Killing Christmas by Nancy Mehl: A long-dormant serial killer resurfaces and wants a pastor who writes a weekly column for the newspaper to write his story.
Deadly Drive by Cara Putnam: A woman’s twin brother has been shot, and she’s called to make a positive identification. When her plane arrives, she’s met in the airport by her brother’s roommate . . . only her brother didn’t have a roommate.
Dangerous Christmas by Lynn Shannon: A social worker narrowly escapes an attacker. When a policeman takes her home, her apartment has been broken into and someone has painted an ominous message on her wall. But why?

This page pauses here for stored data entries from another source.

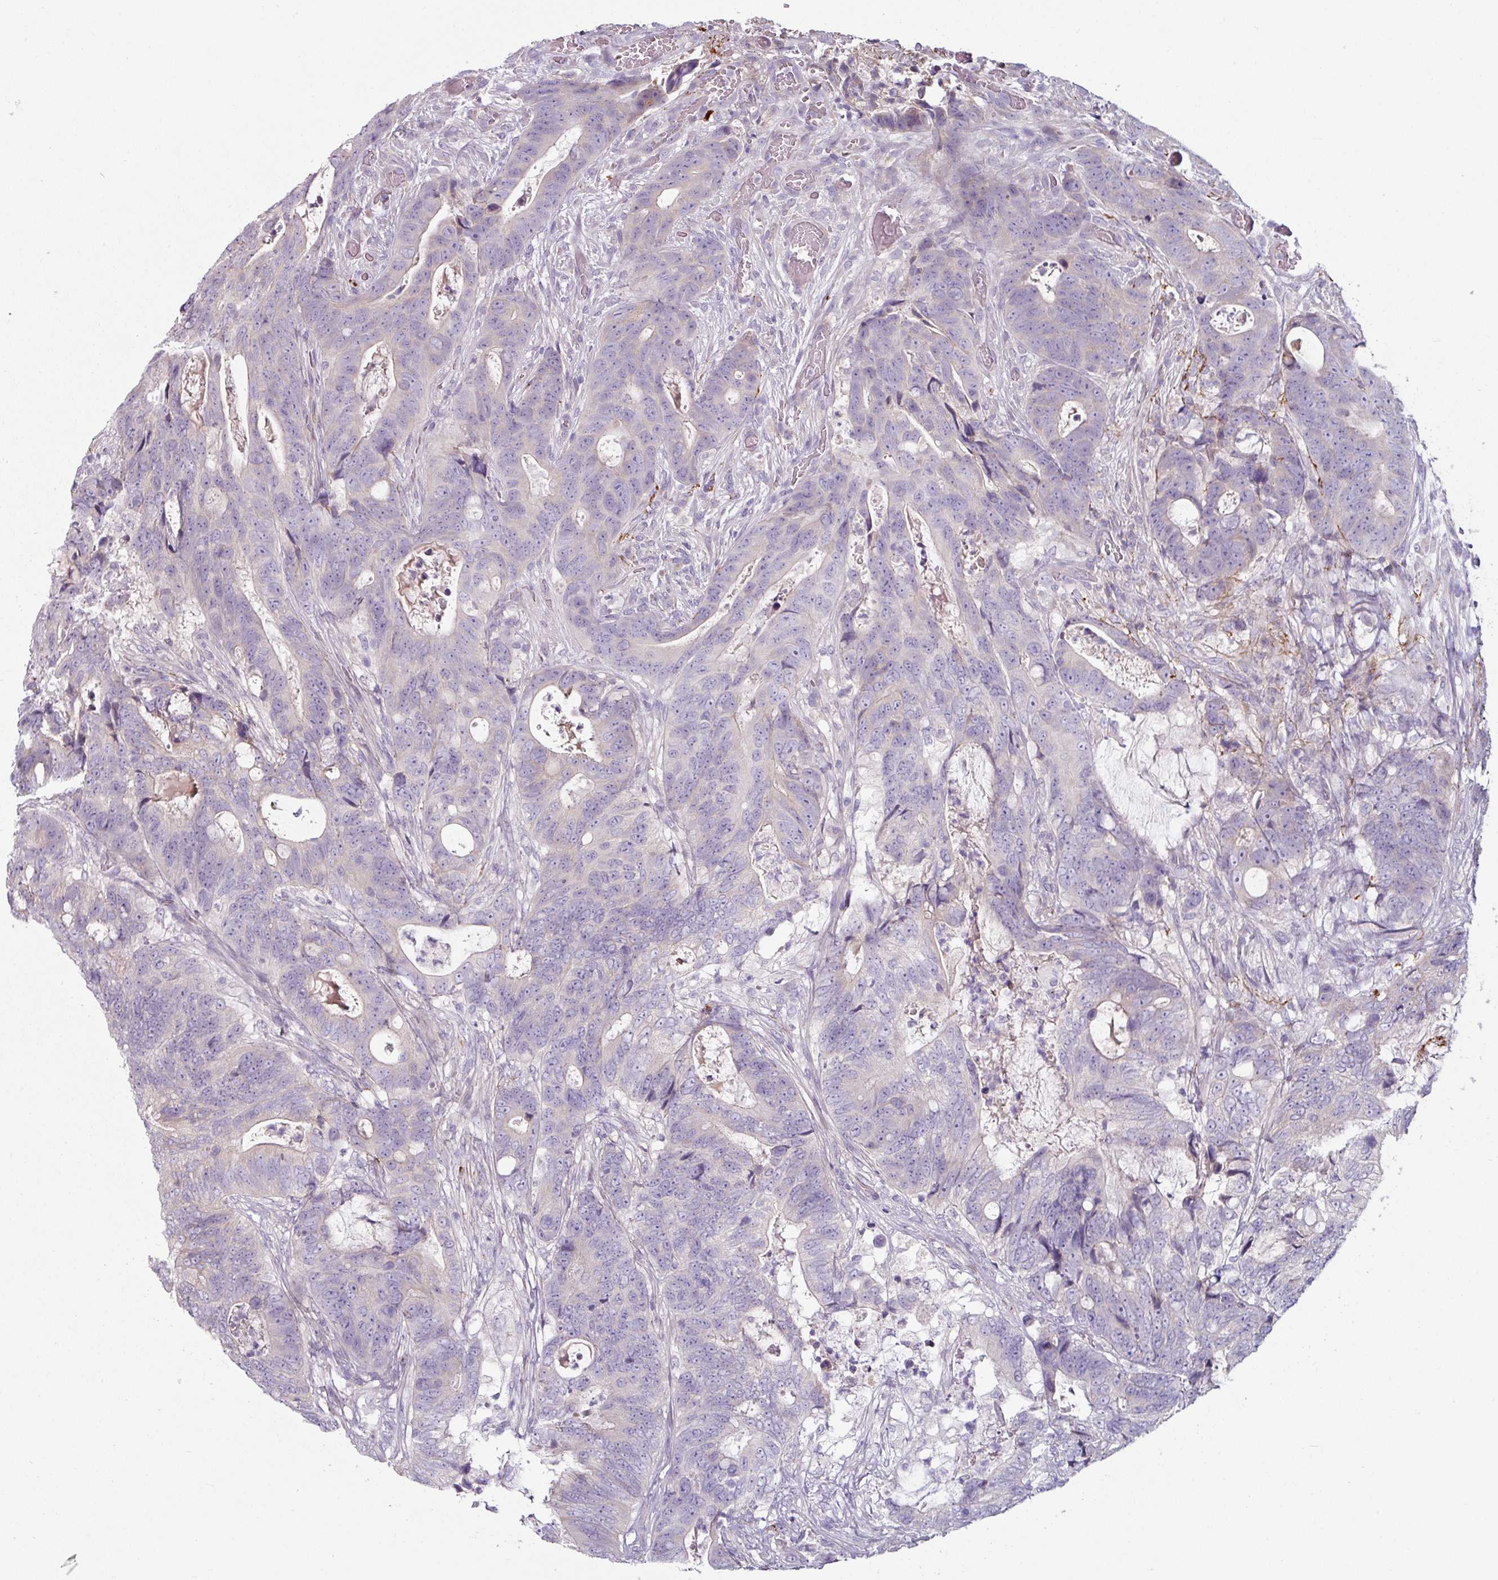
{"staining": {"intensity": "negative", "quantity": "none", "location": "none"}, "tissue": "colorectal cancer", "cell_type": "Tumor cells", "image_type": "cancer", "snomed": [{"axis": "morphology", "description": "Adenocarcinoma, NOS"}, {"axis": "topography", "description": "Colon"}], "caption": "Immunohistochemical staining of human colorectal adenocarcinoma shows no significant staining in tumor cells.", "gene": "MTMR14", "patient": {"sex": "female", "age": 82}}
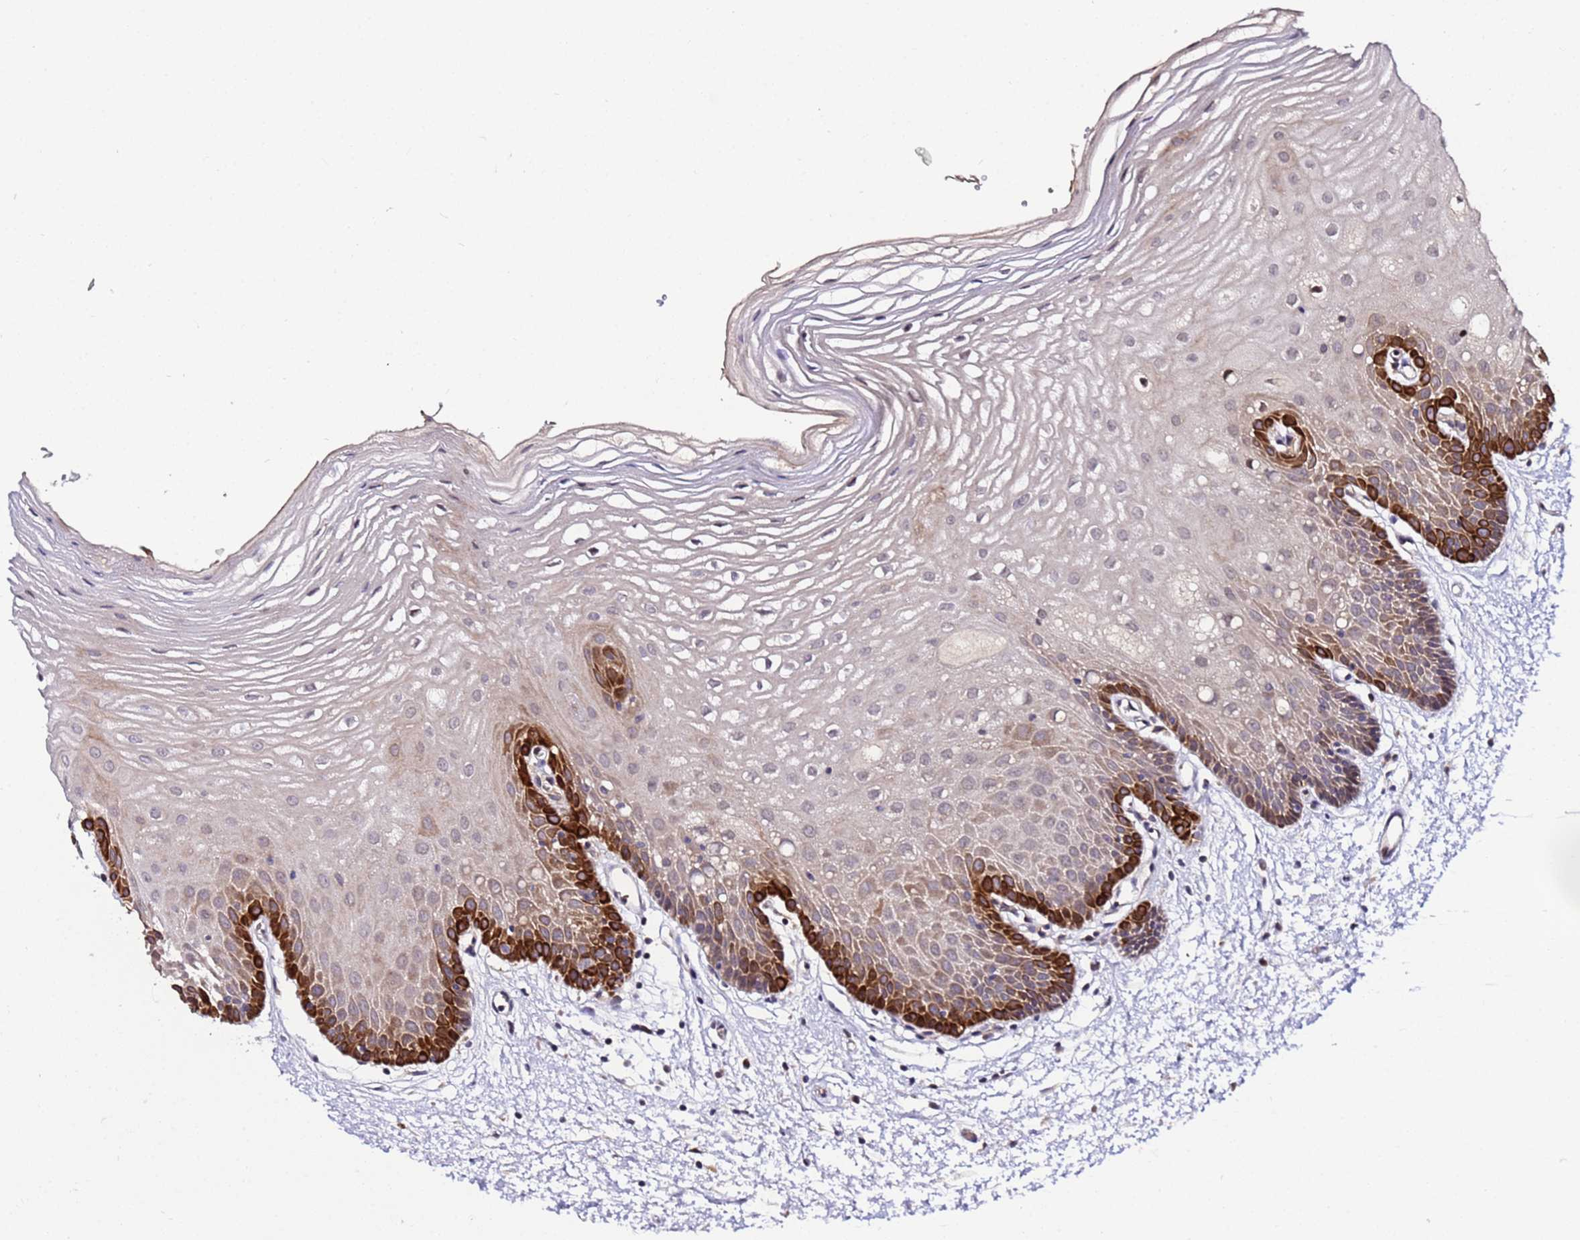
{"staining": {"intensity": "strong", "quantity": "25%-75%", "location": "cytoplasmic/membranous"}, "tissue": "oral mucosa", "cell_type": "Squamous epithelial cells", "image_type": "normal", "snomed": [{"axis": "morphology", "description": "Normal tissue, NOS"}, {"axis": "topography", "description": "Oral tissue"}, {"axis": "topography", "description": "Tounge, NOS"}], "caption": "Unremarkable oral mucosa shows strong cytoplasmic/membranous expression in about 25%-75% of squamous epithelial cells (DAB (3,3'-diaminobenzidine) IHC, brown staining for protein, blue staining for nuclei)..", "gene": "PLXDC2", "patient": {"sex": "female", "age": 73}}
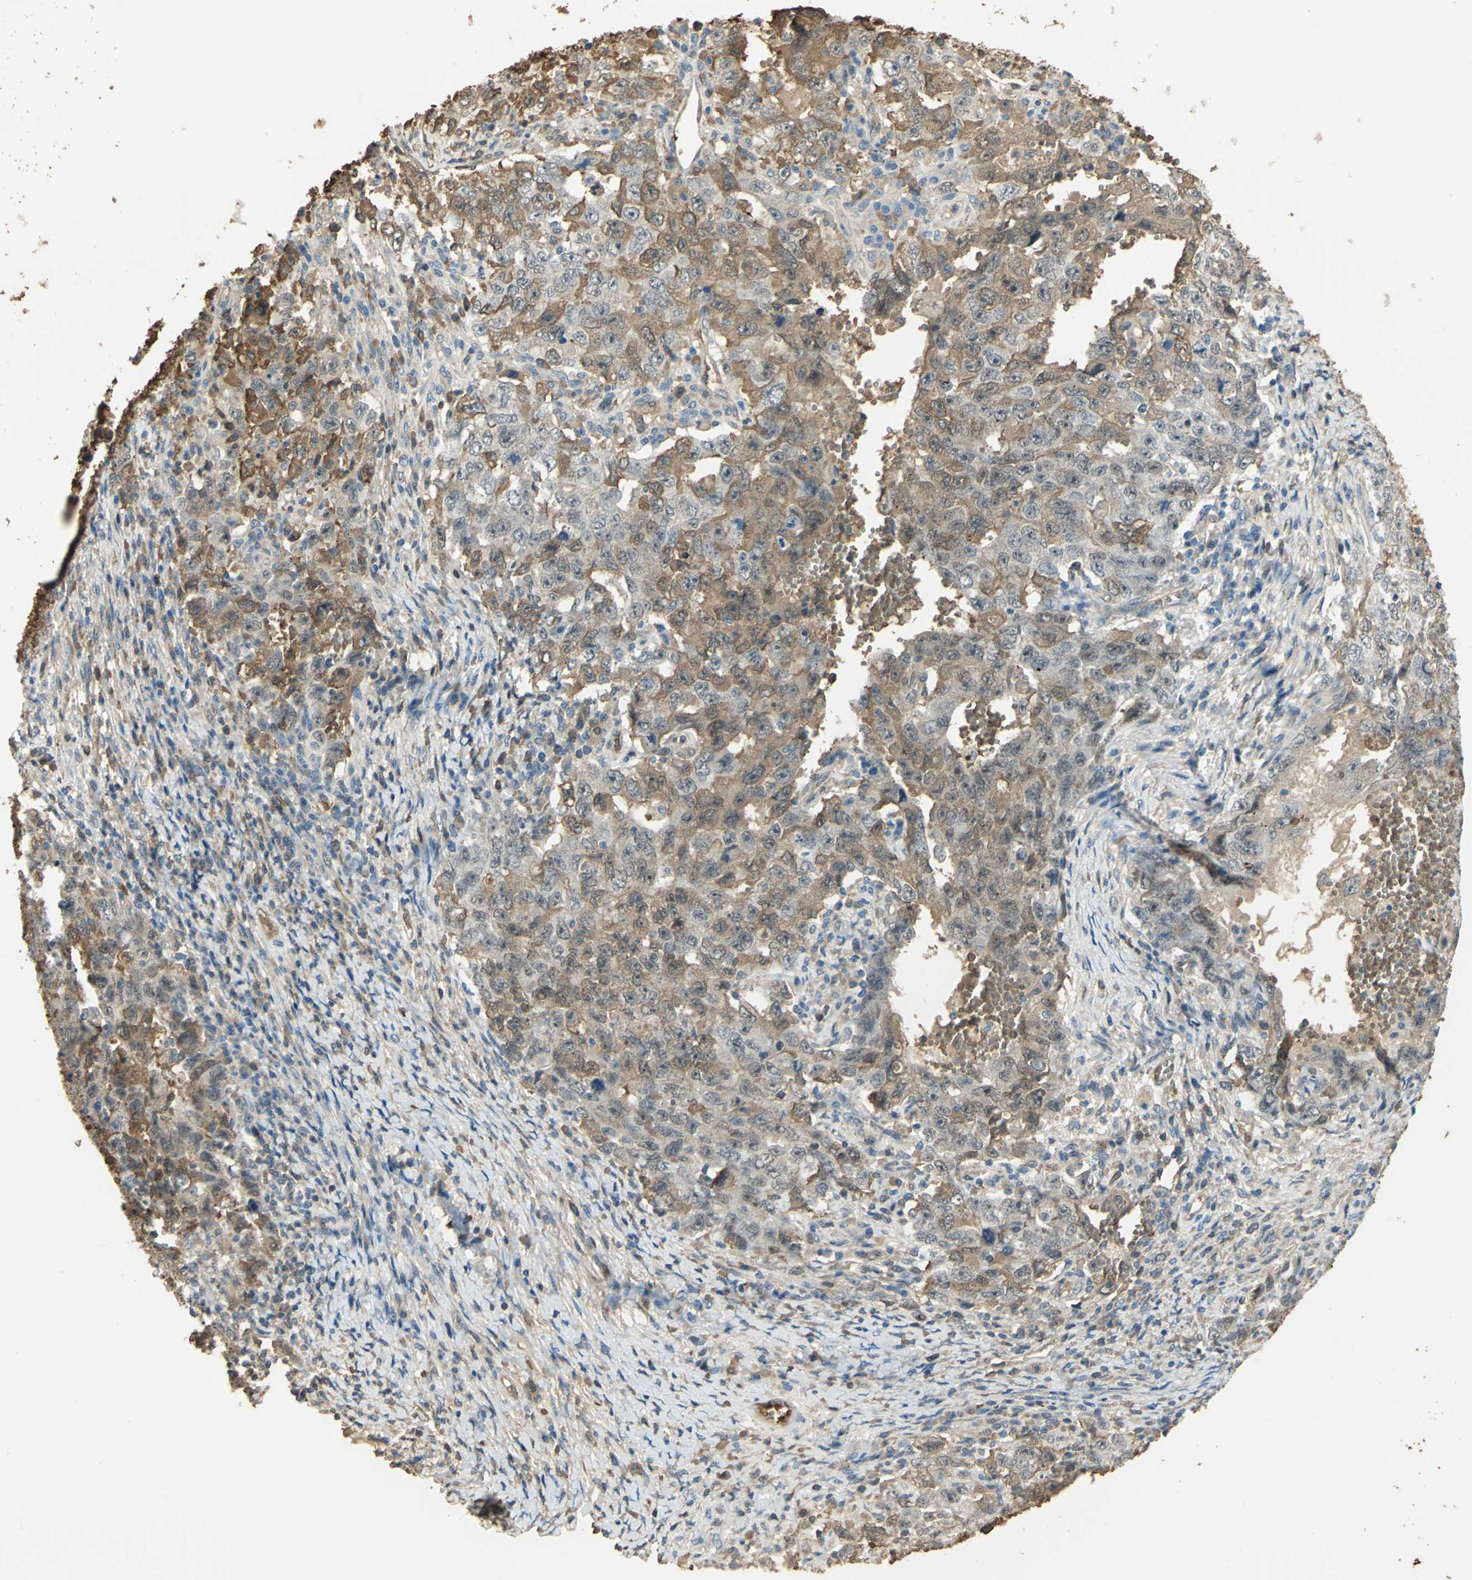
{"staining": {"intensity": "moderate", "quantity": "25%-75%", "location": "cytoplasmic/membranous"}, "tissue": "testis cancer", "cell_type": "Tumor cells", "image_type": "cancer", "snomed": [{"axis": "morphology", "description": "Carcinoma, Embryonal, NOS"}, {"axis": "topography", "description": "Testis"}], "caption": "Embryonal carcinoma (testis) tissue demonstrates moderate cytoplasmic/membranous expression in approximately 25%-75% of tumor cells", "gene": "DDAH1", "patient": {"sex": "male", "age": 26}}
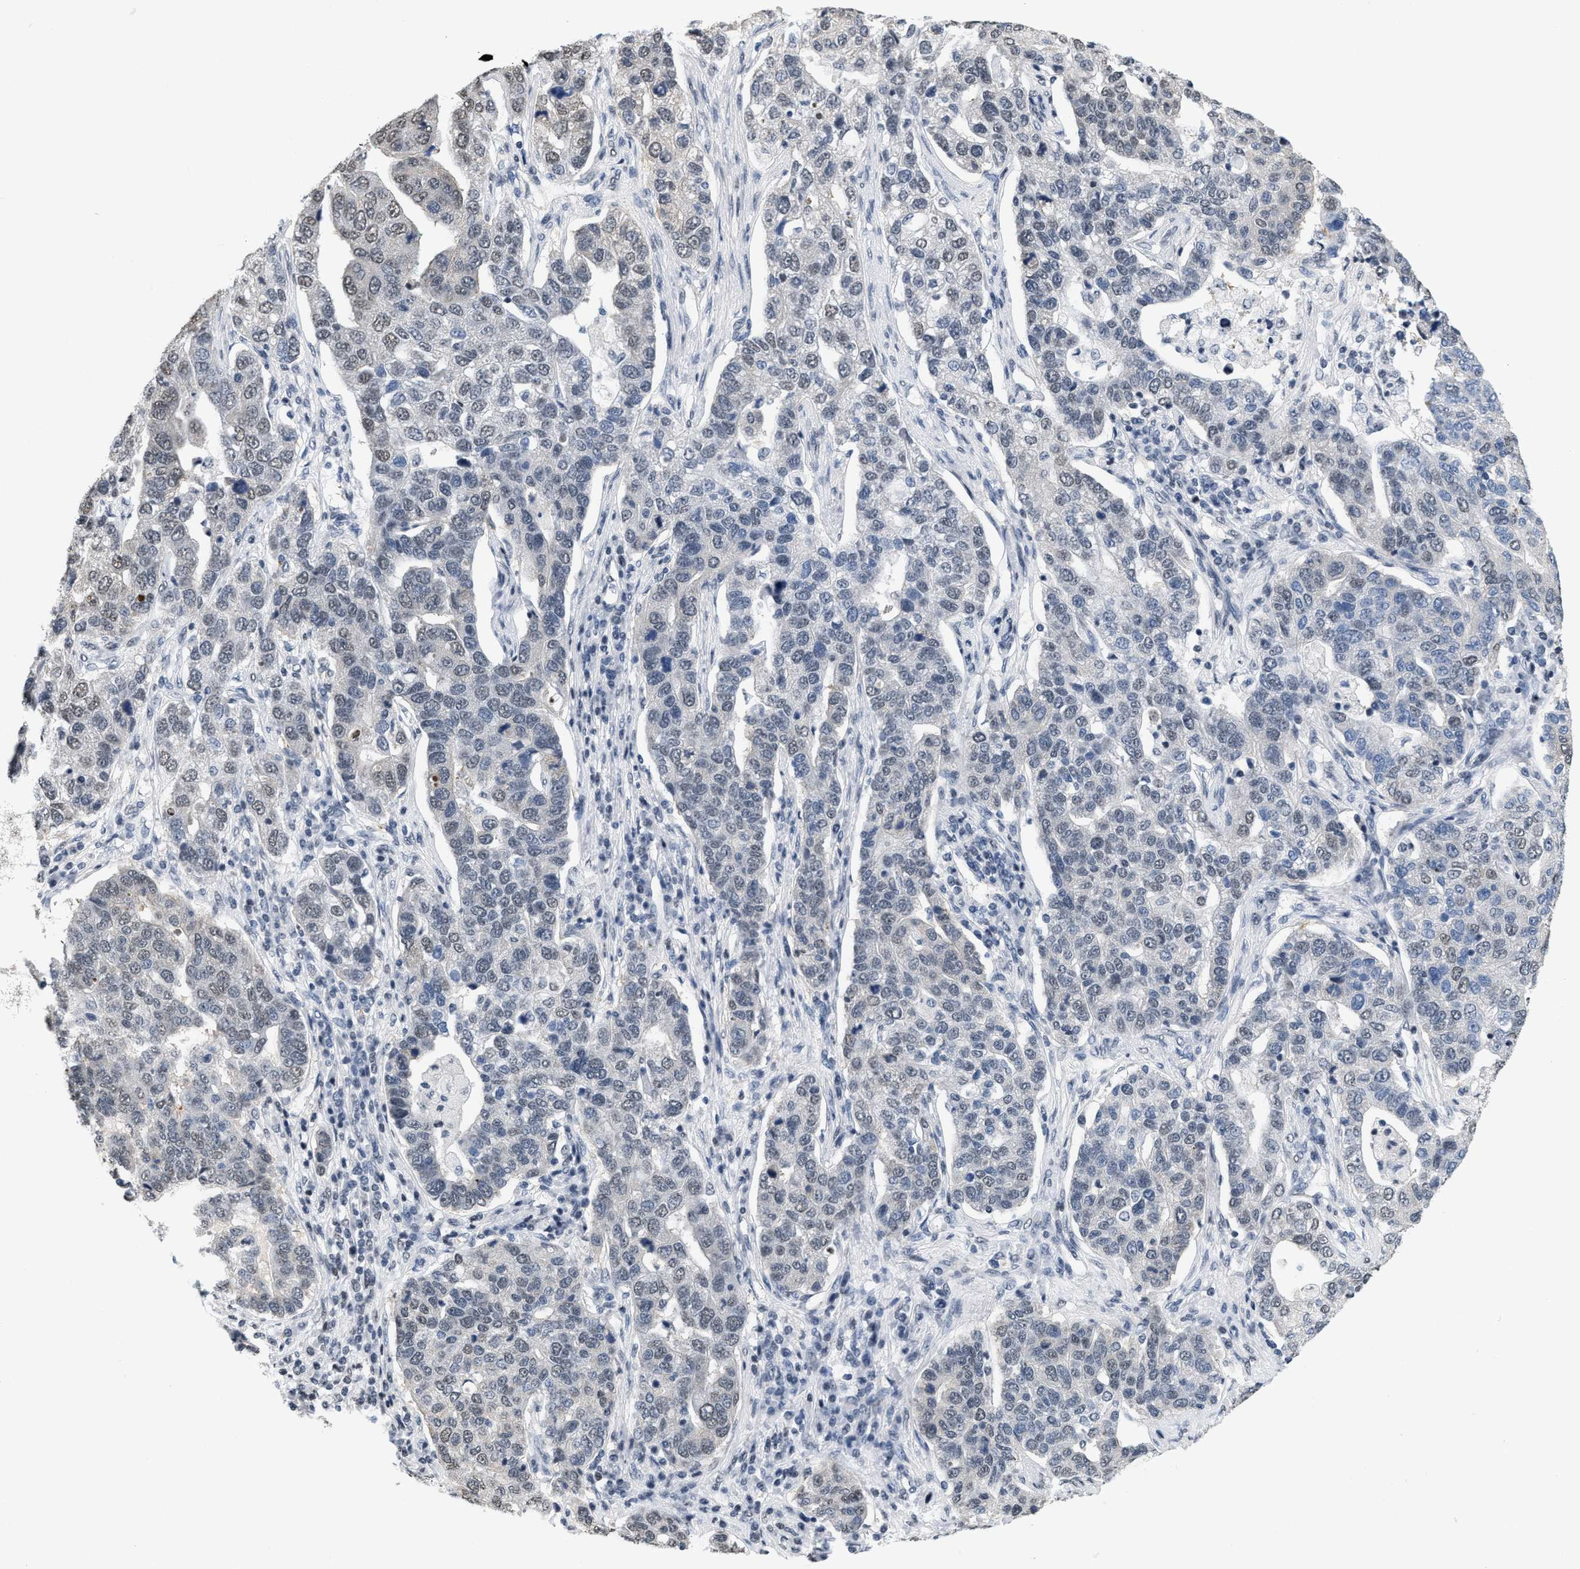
{"staining": {"intensity": "negative", "quantity": "none", "location": "none"}, "tissue": "pancreatic cancer", "cell_type": "Tumor cells", "image_type": "cancer", "snomed": [{"axis": "morphology", "description": "Adenocarcinoma, NOS"}, {"axis": "topography", "description": "Pancreas"}], "caption": "Human pancreatic adenocarcinoma stained for a protein using IHC shows no positivity in tumor cells.", "gene": "RAF1", "patient": {"sex": "female", "age": 61}}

Yuletide Protector by Virginia Vaughan: A woman had told the police that her ex-boyfriend was stalking and threatening her. But he’s also a policeman, and the officers protected him instead of her. She changed her name and took precautions. But now someone with her same name is killed in a car bomb. Had that bomb been meant for her?
Most of these are stand-alone stories, but a few tie in to an author’s previous series. But enough was explained that I wasn’t left hanging.
I had only read Adam Blumer and Cara Putnam before. I’d heard of Loree Lough and Nancy Mehl. The other authors were completed new to me.
The stories were definitely suspenseful! I enjoyed some more than others. Since they were all set at Christmas, they all turned out well in the end.
In some cases, a novella doesn’t really provide enough time for two people to fall in love, especially if they were strangers beforehand. So some of the romances seemed a little rushed.
There was one spot where the theology was a little wonky, but most of the time the faith element was a clear and vital thread in the story.
Christmastime seems to lend itself to anthologies. But I’ve never read a collection of Christmas novellas with as many as ten stories. That added up to 938 pages—a little long, in my opinion, for a book that’s primarily going to be read in one month. I would have enjoyed it more if it had broken broken up into two books read on subsequent Christmases.
But I did enjoy it, for the most part. And I think anyone who likes mystery, suspense, crime drama, detective stories, and the like would love it.